Nissan engineers are testing UltraTech’s Ultra-Ever Dry coating on a Nissan Versa Note at Nissan Technical Centre Europe under many conditions. Ultra-Ever Dry protects the Nissan from rain, spray, frost, sleet, and standing water. Ultra-Ever Dry may become an aftermarket option for the carmaker.

Ultra-Ever Dry has been a great help to the construction industry where it’s being used to coat cement trucks, making them much easier to clean, says Mario Cruz, UltraTech’s marketing manager.

nissan self cleaning car Nissan

This Nissan Versa Note would normally require a lot of scrubbing down after a muddy drive like this, but the carmaker and UltraTech are testing Ultra-Ever Dry coating on vehicles to see how it repels water, dirt, and mud.

In testing, UltraTech and Nissan are using a white car because Ultra-Ever Dry is opaque and “whitish translucent,” according to Cruz. The coating doesn’t have a glossy shine like the one left after hours with a can of wax and a chamois because the finish appears matte flat.

A surface treated with Ultra-Every Dry is more hydrophobic than wax or even water-resistant windshield coating, so it better repels water. The Ultra-Ever Dry coating will only last for about a year before it will have to re-applied depending upon weather conditions. Don’t expect to use it on tires or upholstery, Cruz says: “It will wear off from abrasion.”

UltraTech CEO Mark Shaw showed off the coating technology during a 2013 TED Talk. Nanoparticles coat the surface making a texture with patterns of geometric shapes that have “peaks” or “high points”. These teeny-tiny high points repel water, some oils, wet concrete, and other liquids.

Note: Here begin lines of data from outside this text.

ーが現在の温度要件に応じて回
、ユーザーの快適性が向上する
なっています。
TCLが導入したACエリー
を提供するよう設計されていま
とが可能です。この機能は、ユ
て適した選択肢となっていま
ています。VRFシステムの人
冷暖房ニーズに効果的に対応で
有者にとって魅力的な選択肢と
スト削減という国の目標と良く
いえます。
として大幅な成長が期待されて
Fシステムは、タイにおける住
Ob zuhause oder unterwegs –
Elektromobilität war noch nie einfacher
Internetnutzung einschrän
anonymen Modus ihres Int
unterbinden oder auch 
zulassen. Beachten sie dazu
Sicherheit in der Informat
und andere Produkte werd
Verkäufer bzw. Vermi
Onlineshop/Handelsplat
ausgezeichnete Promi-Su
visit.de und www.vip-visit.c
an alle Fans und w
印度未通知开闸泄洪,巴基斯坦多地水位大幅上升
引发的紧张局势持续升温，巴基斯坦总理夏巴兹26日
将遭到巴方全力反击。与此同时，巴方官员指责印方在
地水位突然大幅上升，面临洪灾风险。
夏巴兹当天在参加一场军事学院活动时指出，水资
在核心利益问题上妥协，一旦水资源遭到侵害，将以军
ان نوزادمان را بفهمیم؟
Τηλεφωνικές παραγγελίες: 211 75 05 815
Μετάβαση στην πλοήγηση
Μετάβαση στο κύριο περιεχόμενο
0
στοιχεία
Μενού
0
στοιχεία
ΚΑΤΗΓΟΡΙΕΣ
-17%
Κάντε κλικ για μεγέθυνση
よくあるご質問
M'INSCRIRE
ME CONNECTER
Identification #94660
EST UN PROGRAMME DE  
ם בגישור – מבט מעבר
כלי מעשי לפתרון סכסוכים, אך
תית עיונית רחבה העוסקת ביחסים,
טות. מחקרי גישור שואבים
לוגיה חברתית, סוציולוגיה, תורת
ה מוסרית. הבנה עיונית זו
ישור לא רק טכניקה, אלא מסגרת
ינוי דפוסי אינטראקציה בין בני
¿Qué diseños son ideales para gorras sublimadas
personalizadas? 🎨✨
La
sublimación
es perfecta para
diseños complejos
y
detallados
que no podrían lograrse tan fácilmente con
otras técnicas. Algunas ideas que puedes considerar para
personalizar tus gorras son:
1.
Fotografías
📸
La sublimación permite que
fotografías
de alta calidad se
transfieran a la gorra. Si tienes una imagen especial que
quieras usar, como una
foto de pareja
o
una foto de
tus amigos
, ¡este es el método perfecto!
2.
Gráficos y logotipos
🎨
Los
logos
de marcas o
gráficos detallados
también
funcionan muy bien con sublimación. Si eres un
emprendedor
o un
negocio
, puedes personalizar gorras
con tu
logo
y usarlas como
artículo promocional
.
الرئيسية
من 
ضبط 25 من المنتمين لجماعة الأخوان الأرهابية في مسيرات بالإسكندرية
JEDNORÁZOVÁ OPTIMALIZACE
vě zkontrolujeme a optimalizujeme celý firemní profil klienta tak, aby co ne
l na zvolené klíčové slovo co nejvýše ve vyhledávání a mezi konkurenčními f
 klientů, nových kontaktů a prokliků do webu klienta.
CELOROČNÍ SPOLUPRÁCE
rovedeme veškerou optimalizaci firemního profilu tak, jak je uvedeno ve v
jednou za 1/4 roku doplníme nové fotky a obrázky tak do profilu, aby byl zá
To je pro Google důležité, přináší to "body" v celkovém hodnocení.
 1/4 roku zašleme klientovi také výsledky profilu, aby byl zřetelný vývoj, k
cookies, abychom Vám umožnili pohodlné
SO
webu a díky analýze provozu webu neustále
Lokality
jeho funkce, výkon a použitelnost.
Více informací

If you’re thinking you’d love some Ultra-Ever Dry for your car, kitchen floor, snow shovel, kennel or garage, you’re out of luck—it’s only available for industrial use at this point. Cruz says that only a professional with the right equipment can apply the material to surfaces.

I’ll admit that I’m not fond of washing my car, especially after long trips or parking it under a shady tree. After spending hours scrubbing bird droppings and bugs off my car, I can’t help but dream of a day where I could blow the gunk off a car covered with Ultra-Ever Dry coating. “I’m pretty sure about the birds but not sure about the bugs,” said Cruz.

It remains a dream for now: Cruz says tests with Nissan are still ongoing.